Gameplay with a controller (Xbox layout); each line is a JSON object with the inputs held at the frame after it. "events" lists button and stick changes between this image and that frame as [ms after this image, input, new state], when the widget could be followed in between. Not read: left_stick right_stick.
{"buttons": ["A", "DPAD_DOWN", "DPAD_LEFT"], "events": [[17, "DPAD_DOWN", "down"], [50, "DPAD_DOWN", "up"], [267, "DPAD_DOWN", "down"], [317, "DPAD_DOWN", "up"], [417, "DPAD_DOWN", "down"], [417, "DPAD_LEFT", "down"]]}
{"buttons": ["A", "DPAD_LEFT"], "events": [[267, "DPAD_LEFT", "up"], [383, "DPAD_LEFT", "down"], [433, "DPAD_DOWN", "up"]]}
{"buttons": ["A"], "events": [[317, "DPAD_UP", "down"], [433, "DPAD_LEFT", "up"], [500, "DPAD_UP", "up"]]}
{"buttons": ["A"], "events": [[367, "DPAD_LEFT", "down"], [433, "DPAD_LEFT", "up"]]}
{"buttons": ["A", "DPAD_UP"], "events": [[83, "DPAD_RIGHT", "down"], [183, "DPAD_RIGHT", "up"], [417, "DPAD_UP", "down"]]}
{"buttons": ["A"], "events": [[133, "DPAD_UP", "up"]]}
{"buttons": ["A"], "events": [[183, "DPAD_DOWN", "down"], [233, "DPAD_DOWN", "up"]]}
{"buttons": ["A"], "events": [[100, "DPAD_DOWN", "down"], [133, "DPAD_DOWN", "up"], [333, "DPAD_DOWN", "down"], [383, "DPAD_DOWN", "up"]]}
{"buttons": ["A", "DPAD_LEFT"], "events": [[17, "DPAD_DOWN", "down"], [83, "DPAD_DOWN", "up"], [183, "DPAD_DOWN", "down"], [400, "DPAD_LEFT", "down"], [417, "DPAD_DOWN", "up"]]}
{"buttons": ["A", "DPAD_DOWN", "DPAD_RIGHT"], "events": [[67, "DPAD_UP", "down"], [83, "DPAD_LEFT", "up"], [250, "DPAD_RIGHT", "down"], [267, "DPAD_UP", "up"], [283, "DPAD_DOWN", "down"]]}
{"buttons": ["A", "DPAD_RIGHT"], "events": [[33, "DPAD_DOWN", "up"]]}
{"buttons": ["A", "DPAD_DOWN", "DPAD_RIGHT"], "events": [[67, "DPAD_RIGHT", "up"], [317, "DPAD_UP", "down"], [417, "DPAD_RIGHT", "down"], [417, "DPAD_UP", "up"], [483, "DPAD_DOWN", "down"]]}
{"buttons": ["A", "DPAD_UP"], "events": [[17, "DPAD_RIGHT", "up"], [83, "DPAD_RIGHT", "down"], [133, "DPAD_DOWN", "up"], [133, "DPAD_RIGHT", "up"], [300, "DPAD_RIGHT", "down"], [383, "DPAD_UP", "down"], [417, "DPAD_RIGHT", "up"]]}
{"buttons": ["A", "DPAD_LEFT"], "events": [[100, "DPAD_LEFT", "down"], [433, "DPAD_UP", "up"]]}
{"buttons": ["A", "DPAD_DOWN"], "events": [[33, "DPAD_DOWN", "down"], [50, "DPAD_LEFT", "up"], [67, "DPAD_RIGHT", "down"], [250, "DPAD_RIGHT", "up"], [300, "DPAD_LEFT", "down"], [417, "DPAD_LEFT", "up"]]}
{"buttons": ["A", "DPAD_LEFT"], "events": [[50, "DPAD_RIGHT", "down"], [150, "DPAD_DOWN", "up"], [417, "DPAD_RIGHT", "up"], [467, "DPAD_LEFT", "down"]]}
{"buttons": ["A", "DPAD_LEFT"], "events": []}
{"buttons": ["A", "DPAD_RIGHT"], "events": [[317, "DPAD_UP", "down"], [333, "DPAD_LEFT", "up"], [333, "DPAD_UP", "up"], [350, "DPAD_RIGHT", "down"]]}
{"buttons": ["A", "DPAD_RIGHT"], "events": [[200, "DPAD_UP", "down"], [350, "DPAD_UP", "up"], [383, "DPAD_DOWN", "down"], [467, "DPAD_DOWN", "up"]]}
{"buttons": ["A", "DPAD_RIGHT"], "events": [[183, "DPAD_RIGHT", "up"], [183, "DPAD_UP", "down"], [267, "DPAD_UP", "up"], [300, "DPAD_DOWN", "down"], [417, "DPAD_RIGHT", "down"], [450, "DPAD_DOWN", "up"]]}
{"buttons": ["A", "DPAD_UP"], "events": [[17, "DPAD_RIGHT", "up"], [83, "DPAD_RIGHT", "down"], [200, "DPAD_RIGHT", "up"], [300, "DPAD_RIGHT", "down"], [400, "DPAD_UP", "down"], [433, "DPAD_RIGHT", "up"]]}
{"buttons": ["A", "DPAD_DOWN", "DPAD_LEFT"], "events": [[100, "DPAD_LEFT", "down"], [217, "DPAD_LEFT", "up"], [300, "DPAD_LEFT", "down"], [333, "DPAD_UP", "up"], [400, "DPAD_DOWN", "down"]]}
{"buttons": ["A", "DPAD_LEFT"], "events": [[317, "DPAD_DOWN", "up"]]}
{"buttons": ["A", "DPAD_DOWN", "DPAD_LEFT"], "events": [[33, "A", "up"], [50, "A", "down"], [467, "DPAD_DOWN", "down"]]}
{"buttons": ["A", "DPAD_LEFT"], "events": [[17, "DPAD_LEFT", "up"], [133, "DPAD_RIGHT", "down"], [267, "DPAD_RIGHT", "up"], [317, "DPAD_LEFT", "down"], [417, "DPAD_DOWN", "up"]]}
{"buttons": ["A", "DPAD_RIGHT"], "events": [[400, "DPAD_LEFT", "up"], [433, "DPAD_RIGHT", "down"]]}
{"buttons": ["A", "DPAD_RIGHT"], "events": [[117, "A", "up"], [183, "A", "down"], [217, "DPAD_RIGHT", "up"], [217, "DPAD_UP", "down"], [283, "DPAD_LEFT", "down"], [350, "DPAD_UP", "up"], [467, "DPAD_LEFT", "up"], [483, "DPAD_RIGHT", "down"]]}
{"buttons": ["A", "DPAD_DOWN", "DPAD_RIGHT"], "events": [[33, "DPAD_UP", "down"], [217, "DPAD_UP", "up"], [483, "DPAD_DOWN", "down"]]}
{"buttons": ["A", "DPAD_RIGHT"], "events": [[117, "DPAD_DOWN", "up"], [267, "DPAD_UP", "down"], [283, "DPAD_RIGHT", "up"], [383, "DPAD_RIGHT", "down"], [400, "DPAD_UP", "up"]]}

--------------------------------------------------

YOUR TASK »
Quote all the records. Keep every word exact.

EXERCISE SOLUTION »
Gameplay with a controller (Xbox layout); each line is a JSON object with the inputs held at the frame after it. "events" lists button and stick changes between this image and that frame as [ms after this image, input, new state], when the widget could be followed in between. Not read: left_stick right_stick.
{"buttons": ["A", "DPAD_DOWN", "DPAD_LEFT"], "events": [[17, "DPAD_DOWN", "down"], [50, "DPAD_DOWN", "up"], [267, "DPAD_DOWN", "down"], [317, "DPAD_DOWN", "up"], [417, "DPAD_DOWN", "down"], [417, "DPAD_LEFT", "down"]]}
{"buttons": ["A", "DPAD_LEFT"], "events": [[267, "DPAD_LEFT", "up"], [383, "DPAD_LEFT", "down"], [433, "DPAD_DOWN", "up"]]}
{"buttons": ["A"], "events": [[317, "DPAD_UP", "down"], [433, "DPAD_LEFT", "up"], [500, "DPAD_UP", "up"]]}
{"buttons": ["A"], "events": [[367, "DPAD_LEFT", "down"], [433, "DPAD_LEFT", "up"]]}
{"buttons": ["A", "DPAD_UP"], "events": [[83, "DPAD_RIGHT", "down"], [183, "DPAD_RIGHT", "up"], [417, "DPAD_UP", "down"]]}
{"buttons": ["A"], "events": [[133, "DPAD_UP", "up"]]}
{"buttons": ["A"], "events": [[183, "DPAD_DOWN", "down"], [233, "DPAD_DOWN", "up"]]}
{"buttons": ["A"], "events": [[100, "DPAD_DOWN", "down"], [133, "DPAD_DOWN", "up"], [333, "DPAD_DOWN", "down"], [383, "DPAD_DOWN", "up"]]}
{"buttons": ["A", "DPAD_LEFT"], "events": [[17, "DPAD_DOWN", "down"], [83, "DPAD_DOWN", "up"], [183, "DPAD_DOWN", "down"], [400, "DPAD_LEFT", "down"], [417, "DPAD_DOWN", "up"]]}
{"buttons": ["A", "DPAD_DOWN", "DPAD_RIGHT"], "events": [[67, "DPAD_UP", "down"], [83, "DPAD_LEFT", "up"], [250, "DPAD_RIGHT", "down"], [267, "DPAD_UP", "up"], [283, "DPAD_DOWN", "down"]]}
{"buttons": ["A", "DPAD_RIGHT"], "events": [[33, "DPAD_DOWN", "up"]]}
{"buttons": ["A", "DPAD_DOWN", "DPAD_RIGHT"], "events": [[67, "DPAD_RIGHT", "up"], [317, "DPAD_UP", "down"], [417, "DPAD_RIGHT", "down"], [417, "DPAD_UP", "up"], [483, "DPAD_DOWN", "down"]]}
{"buttons": ["A", "DPAD_UP"], "events": [[17, "DPAD_RIGHT", "up"], [83, "DPAD_RIGHT", "down"], [133, "DPAD_DOWN", "up"], [133, "DPAD_RIGHT", "up"], [300, "DPAD_RIGHT", "down"], [383, "DPAD_UP", "down"], [417, "DPAD_RIGHT", "up"]]}
{"buttons": ["A", "DPAD_LEFT"], "events": [[100, "DPAD_LEFT", "down"], [433, "DPAD_UP", "up"]]}
{"buttons": ["A", "DPAD_DOWN"], "events": [[33, "DPAD_DOWN", "down"], [50, "DPAD_LEFT", "up"], [67, "DPAD_RIGHT", "down"], [250, "DPAD_RIGHT", "up"], [300, "DPAD_LEFT", "down"], [417, "DPAD_LEFT", "up"]]}
{"buttons": ["A", "DPAD_LEFT"], "events": [[50, "DPAD_RIGHT", "down"], [150, "DPAD_DOWN", "up"], [417, "DPAD_RIGHT", "up"], [467, "DPAD_LEFT", "down"]]}
{"buttons": ["A", "DPAD_LEFT"], "events": []}
{"buttons": ["A", "DPAD_RIGHT"], "events": [[317, "DPAD_UP", "down"], [333, "DPAD_LEFT", "up"], [333, "DPAD_UP", "up"], [350, "DPAD_RIGHT", "down"]]}
{"buttons": ["A", "DPAD_RIGHT"], "events": [[200, "DPAD_UP", "down"], [350, "DPAD_UP", "up"], [383, "DPAD_DOWN", "down"], [467, "DPAD_DOWN", "up"]]}
{"buttons": ["A", "DPAD_RIGHT"], "events": [[183, "DPAD_RIGHT", "up"], [183, "DPAD_UP", "down"], [267, "DPAD_UP", "up"], [300, "DPAD_DOWN", "down"], [417, "DPAD_RIGHT", "down"], [450, "DPAD_DOWN", "up"]]}
{"buttons": ["A", "DPAD_UP"], "events": [[17, "DPAD_RIGHT", "up"], [83, "DPAD_RIGHT", "down"], [200, "DPAD_RIGHT", "up"], [300, "DPAD_RIGHT", "down"], [400, "DPAD_UP", "down"], [433, "DPAD_RIGHT", "up"]]}
{"buttons": ["A", "DPAD_DOWN", "DPAD_LEFT"], "events": [[100, "DPAD_LEFT", "down"], [217, "DPAD_LEFT", "up"], [300, "DPAD_LEFT", "down"], [333, "DPAD_UP", "up"], [400, "DPAD_DOWN", "down"]]}
{"buttons": ["A", "DPAD_LEFT"], "events": [[317, "DPAD_DOWN", "up"]]}
{"buttons": ["A", "DPAD_DOWN", "DPAD_LEFT"], "events": [[33, "A", "up"], [50, "A", "down"], [467, "DPAD_DOWN", "down"]]}
{"buttons": ["A", "DPAD_LEFT"], "events": [[17, "DPAD_LEFT", "up"], [133, "DPAD_RIGHT", "down"], [267, "DPAD_RIGHT", "up"], [317, "DPAD_LEFT", "down"], [417, "DPAD_DOWN", "up"]]}
{"buttons": ["A", "DPAD_RIGHT"], "events": [[400, "DPAD_LEFT", "up"], [433, "DPAD_RIGHT", "down"]]}
{"buttons": ["A", "DPAD_RIGHT"], "events": [[117, "A", "up"], [183, "A", "down"], [217, "DPAD_RIGHT", "up"], [217, "DPAD_UP", "down"], [283, "DPAD_LEFT", "down"], [350, "DPAD_UP", "up"], [467, "DPAD_LEFT", "up"], [483, "DPAD_RIGHT", "down"]]}
{"buttons": ["A", "DPAD_DOWN", "DPAD_RIGHT"], "events": [[33, "DPAD_UP", "down"], [217, "DPAD_UP", "up"], [483, "DPAD_DOWN", "down"]]}
{"buttons": ["A", "DPAD_RIGHT"], "events": [[117, "DPAD_DOWN", "up"], [267, "DPAD_UP", "down"], [283, "DPAD_RIGHT", "up"], [383, "DPAD_RIGHT", "down"], [400, "DPAD_UP", "up"]]}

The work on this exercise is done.